Detalla, Tamara: “Cuando llegamos, juntábamos el agua con un balde. En el techo de una casita sembramos pasto y verdolaga, pero en los demás no, sino que de ellos hoy captamos el agua de lluvia en tachos de 1000 litros, para consumo. Hemos logrado montar un proyecto demostrativo de permacultura: reciclamos el plástico con el que hacemos ecoladrillos, con el vidrio hacemos vitrales y lo usamos como aislante. El papel, para hacer fuego. Juntamos el metal y lo vendemos”.
La joven porteña comenzó a cultivar: “Apenas llegué al campo nos pusimos a sembrar hortalizas, cucurbitáceas, zapallo, cayote y demás. A este proyecto lo bautizamos ‘Aluna’. Tuve que aprender a hacer todo yo. Empecé a sembrar maíz, poroto y zapallo en 20 hectáreas y llegué a ocupar 75. Un año siembro legumbres, y otro año, maíz. Mi ‘mosquito’ agroecológico es mi camioneta (se ríe)”.
“Aprendí apicultura y puse colmenas. A causa de la sequía tuve pocos rindes de cereales y entonces me puse a fabricar o moler polenta y harina, para venderlo directamente al consumidor local, aunque también hice envíos a otras partes, y eso me permitió sobrevivir”.
Tamara comenzó a aprovechar también el monte: “Como el campo posee monte nativo de algarrobos, chañares y plantas de gran provecho medicinal, hacemos mucha recolección de plantas que se aprovechan muchísimo para uso medicinal, como poleo, burrito, cedrón del monte, ajíes quituchos o ‘del monte’, algarrobas, chañares, mistoles, muchas cactáceas que dan frutos comestibles, como tunas, ucles, pasacanas, uchúas”, enumera.

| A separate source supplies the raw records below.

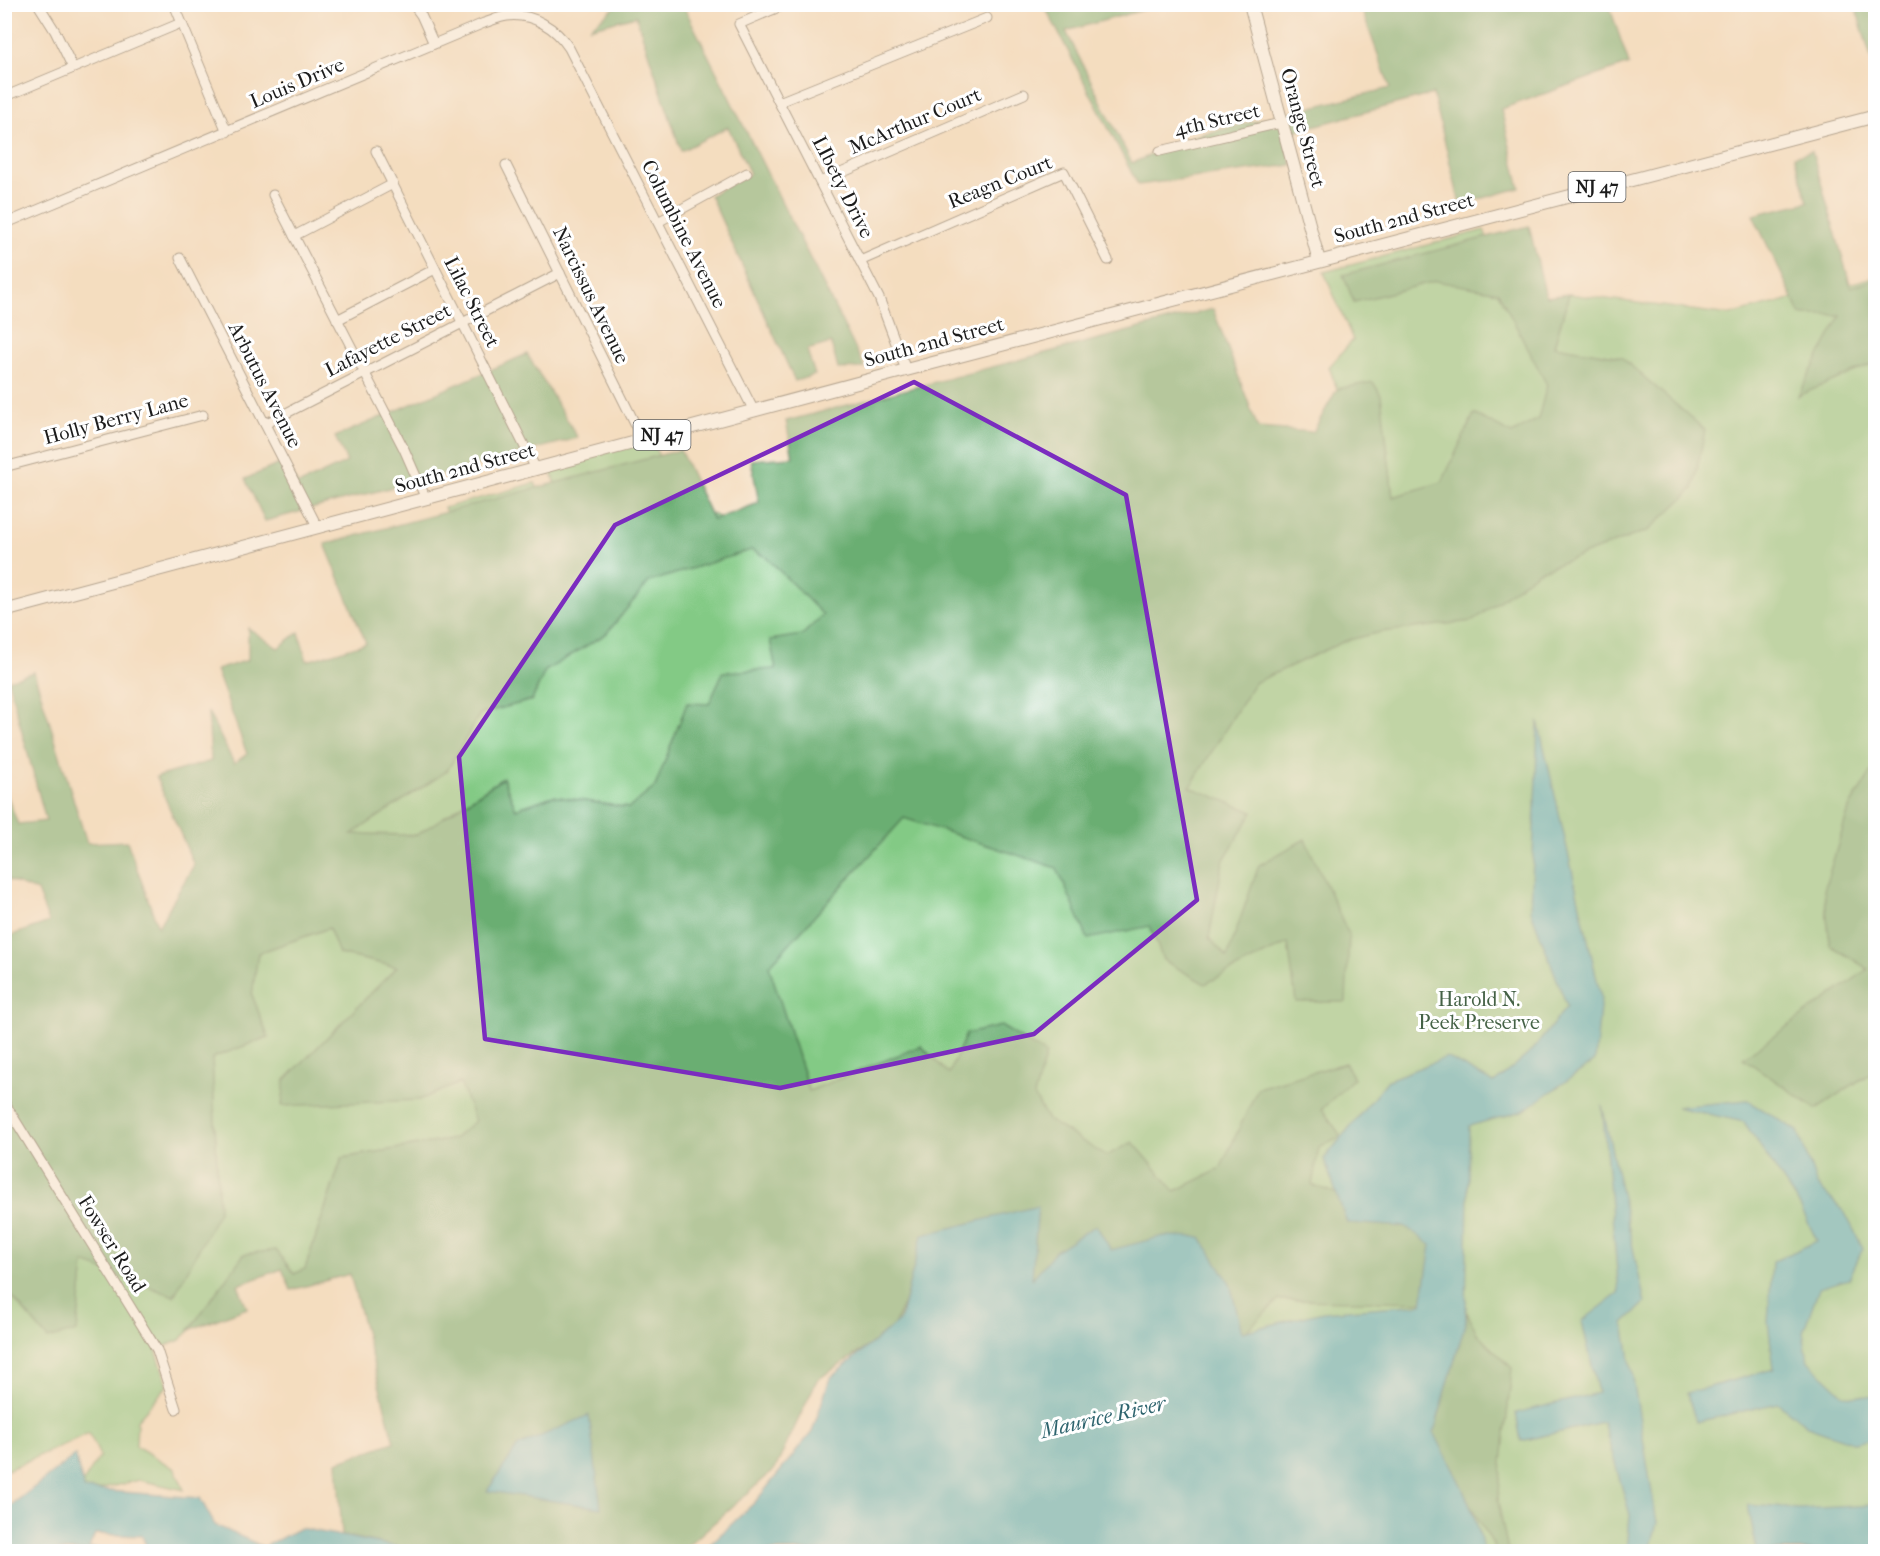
<svg xmlns="http://www.w3.org/2000/svg" width="1880" height="1556" font-family="'IM FELL French Canon',serif">
<rect width="100%" height="100%" fill="#fff"/>
<filter id="ink" filterUnits="userSpaceOnUse"><feTurbulence type="fractalNoise" baseFrequency=".0167" numOctaves="2"/><feDisplacementMap in="SourceGraphic" scale="12" xChannelSelector="R" yChannelSelector="G"/><feConvolveMatrix kernelMatrix="1 2 1 2 8 2 1 2 1" color-interpolation-filters="sRGB"/></filter>
<filter id="wash" filterUnits="userSpaceOnUse"><feTurbulence type="fractalNoise" baseFrequency=".008" numOctaves="4" result="noise"/><feDisplacementMap in="SourceGraphic" scale="24" xChannelSelector="R" yChannelSelector="G"/><feGaussianBlur stdDeviation="1.35" result="paint"/><feColorMatrix in="noise" values="0 0 0 0 0 0 0 0 0 0 0 0 0 0 0 0 0 1.4 0 .05"/><feComposite in="paint" operator="in"/></filter>
<g filter="url(#wash)">
<rect width="100%" height="100%" fill="#f4ddbf"/>
<g fill="#83ca85" stroke="#507350" stroke-width="1.5">
<polygon points="1484,230 1617,541 1621,357 1554,346 1569,294 1730,315 1875,277 1875,1551 1464,1551 914,1291 902,1309 893,1336 679,726 670,747 681,768 629,808 553,796 516,809 503,778 417,835 351,834 447,771 480,713 532,700 537,689 444,508 535,483 610,629 622,615 547,465 650,438 682,502 769,538 1363,631 1419,489 1393,497 1382,406 1372,383 1337,389 1329,367 1353,340 1324,272"/>
<polygon points="329,928 340,954 397,967 285,1080 419,1100 460,1082 475,1121 454,1139 342,1158 305,1269 294,1274 276,1250 180,1340 156,1350 168,1385 137,1420 136,1446 175,1469 184,1490 139,1480 74,1496 100,1456 89,1433 5,1471 4,1288 48,1339 77,1330 84,1263 219,1211 212,1058 268,1037 252,995 258,953"/>
</g>
<g fill="#6aae72" stroke="#436547" stroke-width="1.5" fill-rule="evenodd">
<polygon points="618,5 683,5 865,368 838,369 831,343 807,350 815,375 795,381 710,195 750,174 728,127 681,151 636,16 589,28"/>
<polygon points="1044,5 1161,5 1066,31 1132,163 1198,135 1390,88 1360,5 1609,5 1629,64 1501,109 1520,188 1460,204 1433,94 1284,134 1292,165 1138,185"/>
<polygon points="1855,5 1875,5 1875,71"/>
<polygon points="1812,151 1851,287 1875,280 1875,363 1798,396 1841,315 1801,315 1753,215 1808,202 1794,156"/>
<path d="M1529,226L1546,297L1569,294L1554,346L1621,357L1705,430L1693,489L1649,530L1537,572L1473,621L1381,632L1345,641L1254,683L1190,787L1253,812L1223,861L1209,938L1227,957L1259,865L1305,839L1349,935L1346,1002H1296L1288,943L1205,984L1163,960L1150,926L1088,939L1057,868L904,818L769,966L809,1091L921,1046L949,1074L966,1034L1001,1026L1046,1054L1034,1096L1048,1120L1106,1156L1133,1142L1175,1191L1220,1169L1258,1088L1345,1063L1354,1078L1322,1109L1341,1136L1319,1147L1312,1185L1423,1224L1442,1162L1444,1302L1279,1300L1233,1343L1033,1282L920,1266L891,1331L817,1380L775,1469L682,1551L420,1552L342,1535L337,1462L394,1442L350,1274L291,1290L282,1269L238,1285L247,1308L189,1330L244,1254L276,1250L294,1274L305,1269L342,1158L454,1139L475,1121L460,1083L419,1100L282,1106L285,1080L397,967L339,954L329,928L258,953L252,995L268,1037L212,1058L219,1211L174,1296L84,1263L77,1331L48,1339L5,1288L4,938L49,922L37,891L5,879V790L18,824L46,821L8,680L34,672L87,843L127,841L158,927L194,865L156,777L211,761L208,712L234,763L247,754L216,670L248,660V628L278,648L299,632L307,661L366,643L325,544L680,450L713,520L759,503L751,460L793,457L786,421L1213,309L1258,428L1313,432L1337,389L1373,382L1381,395L1393,497L1442,482L1474,414L1512,434L1538,419L1547,385L1498,292L1436,281L1354,302L1343,275ZM751,550L766,557L823,615L802,635L770,640L776,669L723,672L709,704L687,703L655,787L629,808L553,796L516,809L503,778L417,835L352,834L447,771L480,714L532,700L545,671L606,634L649,582Z"/>
<polygon points="527,354 578,438 265,521 245,479 284,462 298,485 347,462 335,437"/>
<polygon points="1875,766 1875,1070 1816,1109 1743,1058 1868,969 1830,945 1824,890 1850,806"/>
<polygon points="1467,1312 1477,1333 1512,1368 1498,1501 1508,1551 1494,1551 1493,1544 1432,1441 1442,1348 1466,1323"/>
</g>
<g fill="#41adbf" stroke="#2e646e" stroke-width="1.5" fill-rule="evenodd">
<path d="M1538,721L1601,997L1595,1061L1523,1111L1469,1126L1466,1321L1434,1432C1453,1471 1477,1508 1483,1551H703L755,1502L812,1432L830,1378L900,1320L922,1235L1038,1206L1032,1279L1055,1251L1096,1225L1111,1250L1164,1236L1201,1237L1230,1283L1242,1332L1323,1312L1422,1304L1431,1245L1406,1227L1347,1223L1324,1159L1388,1080L1447,1057L1494,1083L1532,1051L1567,1006L1531,911Z"/>
<polygon points="1747,1100 1798,1131 1817,1185 1845,1213 1863,1248 1849,1279 1819,1288 1803,1332 1808,1361 1844,1395 1875,1397 1875,1438 1855,1443 1807,1426 1778,1403 1696,1422 1687,1393 1774,1369 1768,1322 1772,1262 1817,1241 1800,1206 1744,1122 1676,1107"/>
<polygon points="1602,1105 1645,1303 1624,1323 1657,1523 1650,1551 1627,1551 1630,1515 1603,1422 1521,1441 1516,1413 1598,1393 1582,1321 1619,1293"/>
<polygon points="589,1415 601,1508 487,1491 518,1446"/>
<path d="M75,1455L84,1489L200,1498L215,1525L264,1547L300,1528L420,1551H5V1510ZM95,1534L142,1536L148,1551L89,1548Z"/>
<polygon points="1748,1505 1799,1509 1875,1505 1875,1550 1757,1551"/>
</g>
</g>
<g filter="url(#ink)">
<g fill="none" stroke-linecap="round" stroke-linejoin="round">
<defs>
<g id="minor">
<polyline points="38,4 55,31 73,68"/>
<polyline points="174,4 227,132"/>
<polyline points="413,4 421,15 434,44"/>
<polyline points="786,4 739,24 879,298 906,370"/>
<polyline points="4,97 181,23"/>
<polyline points="779,102 987,18"/>
<polyline points="376,151 536,469"/>
<polyline points="1160,151 1281,123"/>
<polyline points="506,165 643,440"/>
<polyline points="820,182 1024,94"/>
<polyline points="273,195 404,449 426,499"/>
<polyline points="658,222 747,173"/>
<path d="M4,224L484,23C491,21 499,17 507,16C533,13 556,28 569,48L754,411"/>
<polyline points="294,236 393,184"/>
<polyline points="180,258 318,528"/>
<polyline points="860,261 1064,172 1108,260"/>
<polyline points="337,320 435,269"/>
<polyline points="265,424 560,273"/>
<polyline points="4,467 203,415"/>
<polyline points="4,1102 157,1350 176,1409"/>
</g>
<g id="major">
<polyline points="1250,4 1319,261"/>
<polyline points="4,611 906,370 1876,116"/>
</g>
</defs>
<use href="#minor" stroke="#686055" stroke-width="11"/>
<use href="#major" stroke="#686055" stroke-width="14"/>
<use href="#minor" stroke="#fff" stroke-width="9"/>
<use href="#major" stroke="#fff" stroke-width="12"/>
</g>
</g>
<path d="M0 0H1880V1556H0ZM914,382L1126,495L1197,900L1034,1034L780,1088L485,1039L459,757L615,525Z" fill="#f4ddbf" fill-opacity=".55" fill-rule="evenodd"/>
<path fill="none" stroke="#7b2cbf" stroke-width="4.5" stroke-linejoin="round" d="M914,382L1126,495L1197,900L1034,1034L780,1088L485,1039L459,757L615,525Z"/>
<g text-anchor="middle" dominant-baseline="central" stroke-width="6" stroke-linejoin="round" paint-order="stroke">
<g fill="#fff" stroke="#606060" stroke-width="1.5">
<rect x="1568.5" y="172" width="57" height="30" rx="4.5"/>
<rect x="633.5" y="420" width="57" height="30" rx="4.5"/>
</g>
<g font-size="18" font-weight="bold" fill="#1c1c1c">
<text x="1597" y="187">NJ 47</text>
<text x="662" y="435">NJ 47</text>
</g>
<g font-size="20" fill="#1c1c1c" stroke="#fff">
<text transform="translate(297 83) rotate(-23)">Louis Drive</text>
<text transform="translate(1217 120) rotate(-13)">4th Street</text>
<text transform="translate(915 121) rotate(-23)">McArthur Court</text>
<text transform="translate(1303 128) rotate(75)">Orange Street</text>
<text transform="translate(1000 182) rotate(-22)">Reagn Court</text>
<text transform="translate(843 187) rotate(63)">LIbety Drive</text>
<text transform="translate(1404 218) rotate(-15)">South 2nd Street</text>
<text transform="translate(684 234) rotate(63)">Columbine Avenue</text>
<text transform="translate(591 295) rotate(64)">Narcissus Avenue</text>
<text transform="translate(472 302) rotate(63)">Lilac Street</text>
<text transform="translate(388 340) rotate(-27)">Lafayette Street</text>
<text transform="translate(934 342) rotate(-15)">South 2nd Street</text>
<text transform="translate(265 385) rotate(63)">Arbutus Avenue</text>
<text transform="translate(116 419) rotate(-15)">Holly Berry Lane</text>
<text transform="translate(465 468) rotate(-15)">South 2nd Street</text>
<text transform="translate(112 1244) rotate(58)">Fowser Road</text>
</g>
<g font-size="20" fill="#456246" stroke="#fff">
<text x="1479" y="999">Harold N.<tspan x="1479" dy="23">Peek Preserve</tspan></text>
</g>
<g font-size="21" font-style="italic" fill="#2e646e" stroke="#fff">
<text transform="translate(1103 1417) rotate(-13)">Maurice River</text>
</g>
</g>
<rect width="1880" height="1556" fill="none" stroke="#fff" stroke-width="24"/>
</svg>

“Pero no todo fue fácil”- dice-.“En el monte hay eventos climáticos inesperados, por ejemplo, el invierno pasado no hubo heladas, y nos tenemos que ir adaptando, sobre todo a lo que el monte nos da. Acá a las algarrobas no las levantaba nadie, las dejaban para alimento de los animales, pero ahora poco a poco, la gente de las ciudades las va aprovechando para hacer harina y panes. Yo vengo haciendo hace años una infusión de algarroba, mal llamada ‘café’”.
“Lo contacté a Eduardo Cerdá, un referente de la agroecología, quien venía fundando la Red Nacional de Municipios Y Comunidades que Fomentan la Agroecología (Renama), y me aconsejó que yo generara mis propias redes en Salta. Al principio no entendía cómo, pero poco a poco me empecé a vincular con el INAFCI (Instituto de Agricultura Familiar), Senasa e INTA. Este organismo me regaló pollitos y ahora andan sueltos en mi campo”.
“Comencé a hacer capacitaciones, me invitaron a ferias donde, por ejemplo, conocí la comunidad wichí de Santa Victoria Oeste. Después me invitaron a participar en la cátedra de Soberanía Alimentaria de la Universidad de Salta y sin darme cuenta estaba haciendo cada vez más redes”.